Aurora examining how well anti-flood projects have worked
By Denise Crosby firstname.lastname@example.org April 22, 2013 6:24PM
The Fox river swells and overflows its banks at the South Broadway Park on Thursday, April 18, 2013. | Brian Powers~Sun Times Media
Updated: April 22, 2013 8:01PM
Last week I wrote about neighborhoods of nervous homeowners watching rain fall from the sky and their homes continue to take on water.
City officials were equally as anxious. They knew this was going to be a big one. They knew it was going to test millions of dollars worth of improvements that had been put in place since the devastating Flood of ’96.
Yes, they knew there were going to be problems. After all, no city in the country, especially those located in the sandy, gravel-filled soil of the Midwest, can guarantee dry basements when Mother Nature decides to kick things into high gear. But just how much flooding was the question.
And what kind was an even bigger one.
As it turns out, there are three types of flooding, with two falling almost entirely on the shoulders of homeowners; and the city sweating out the third.
According to Aurora’s Chief Engineer Ken Schroth, the only way to battle the first kind — when ground water comes up so high there’s no place for it to go — is by investing in multiple well-functioning sump pumps and generators to keep it out of your basement. The second type has to do with sanitary services. When water is trying to find its way into the sewer, it doesn’t take much for it to get overwhelmed, said Schroth. And the only way to guard against such problems is to install a backflow prevention system. There are a couple of cheaper types, an automatic and a manual style, that will work if the stars are all aligned. There’s also a much more reliable protective backup device that converts homes to overhead plumbing. While it’s considerably more expensive, the city has a rebate program that reimburses residents for as much as $5,000 to encourage residents to install this more effective system.

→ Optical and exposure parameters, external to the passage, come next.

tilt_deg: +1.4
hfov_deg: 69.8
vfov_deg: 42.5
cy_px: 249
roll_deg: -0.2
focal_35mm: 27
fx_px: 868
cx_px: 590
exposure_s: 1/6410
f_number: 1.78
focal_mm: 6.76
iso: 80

Back in the ’90s, people were taking advantage of the program, noted Schroth, but few are doing so now, and he strongly encouraged residents to call (630-256-INFO) to find out more about this rebate opportunity.

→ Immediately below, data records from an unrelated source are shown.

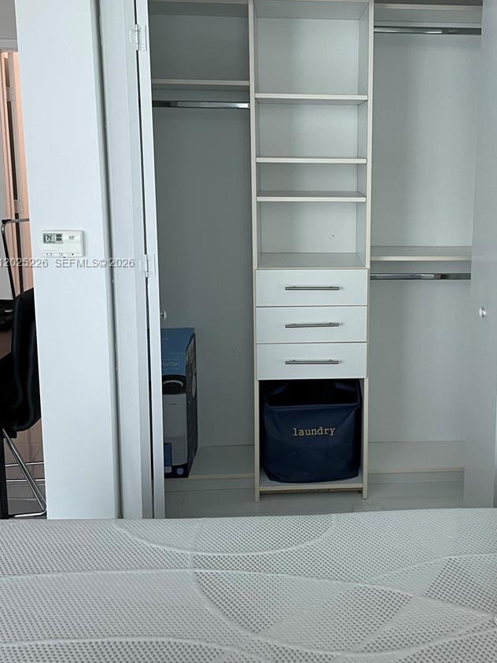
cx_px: 342
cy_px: 263
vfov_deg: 49.8
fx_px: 708
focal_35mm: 37
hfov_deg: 38.1
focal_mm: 4.2
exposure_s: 1/60
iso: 80
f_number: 1.6
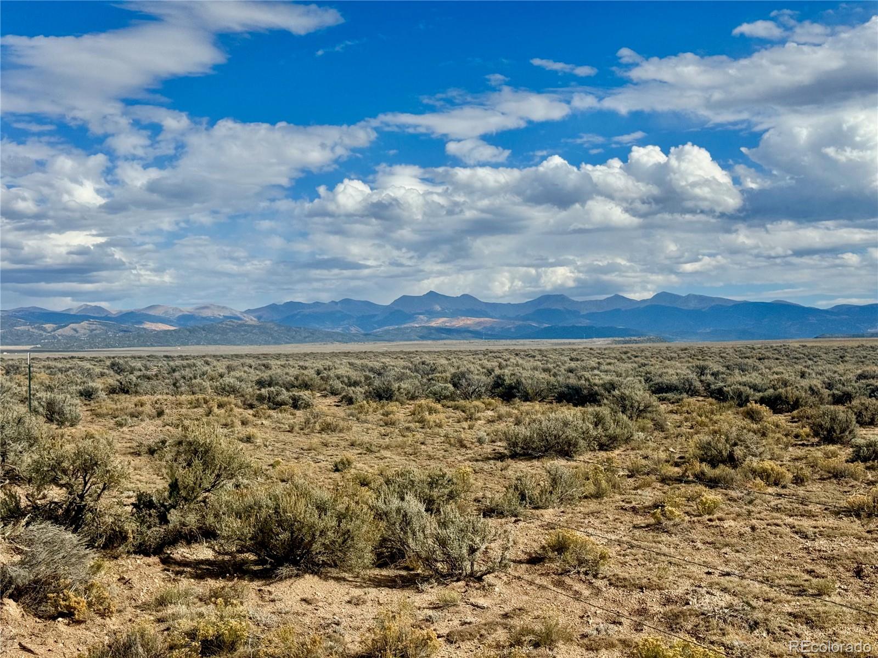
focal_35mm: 48
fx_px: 1217
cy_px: 329
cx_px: 439
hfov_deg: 39.7
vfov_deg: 30.3
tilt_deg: +1.3
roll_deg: +1.1
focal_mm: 6.76
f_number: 1.78
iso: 64
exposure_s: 1/7937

Then there’s the third type — overland flooding — which had the city most worried last week because it’s the most devastating (think water pouring in through your window wells), but it’s also the type officials can most control.
Since the Flood of ’96, Aurora has spent millions of dollars buying up property and creating detention ponds that has taken vulnerable areas such as Cherry Hill on the far West Side mostly out of the floodplain. A culvert improvement grant along Illinois Avenue just upstream from Orchard Lake took another 50 homes in Greenfield Village subdivision out of the floodplain. And over the last couple of decades, the city has spent $100 million on a sewer separation project, with another $40 million still to go.

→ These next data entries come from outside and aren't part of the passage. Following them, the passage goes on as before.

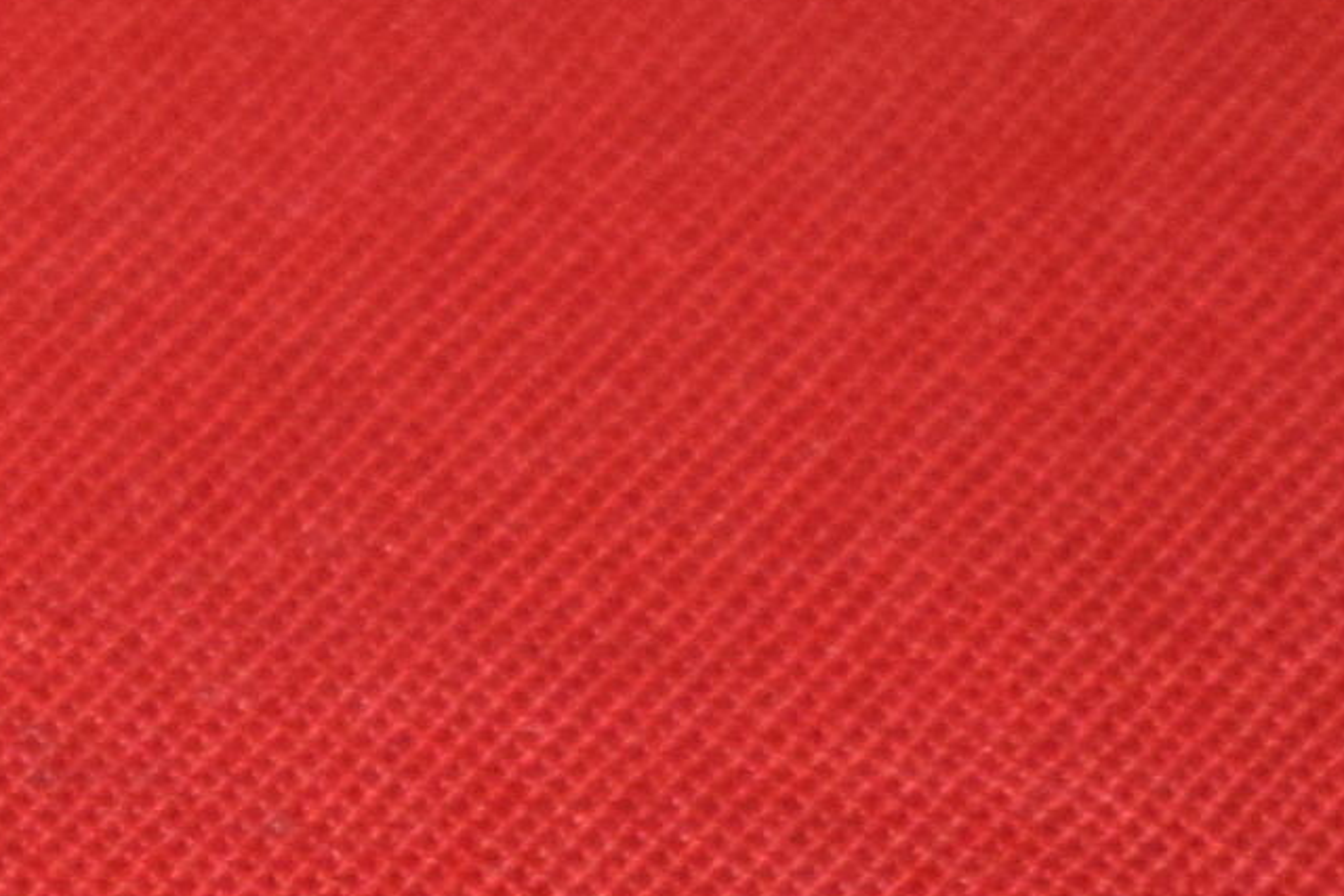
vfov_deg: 2.4
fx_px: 21671
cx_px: -2972
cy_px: 1525
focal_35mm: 581
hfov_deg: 3.5
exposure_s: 1/200
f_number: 5.6
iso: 1250
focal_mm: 55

Still, officials readily admitted they were on pins and needles as the rain continued to fall. After all, even all these improvements “were designed to that 8-inch (rain) mark,” noted Schroth. When you start exceeding that number, no matter how much money was spent, things are going to start getting interesting.
City spokesman Dan Ferrelli said there were about 168 calls about flooding problems that came in from all over Aurora, with reasons as varied as sump pumps not working to power outages to sanitary issues.
While Aurora Chief of Staff Carie Anne Ergo said “we are pleased with the progress,” she also noted “there’s still improvements that can be made.”
Which is why, added Schroth, his department was out collecting data to help determine what is working and what needs to be done. That’s also why residents are asked to call City Hall (630-256-INFO) to report any and all flooding issues.
“We’re going to keep working at it,” Ergo said, adding that she understands the frustrations of residents. “If you let us know what happened, it can help the city plan better.”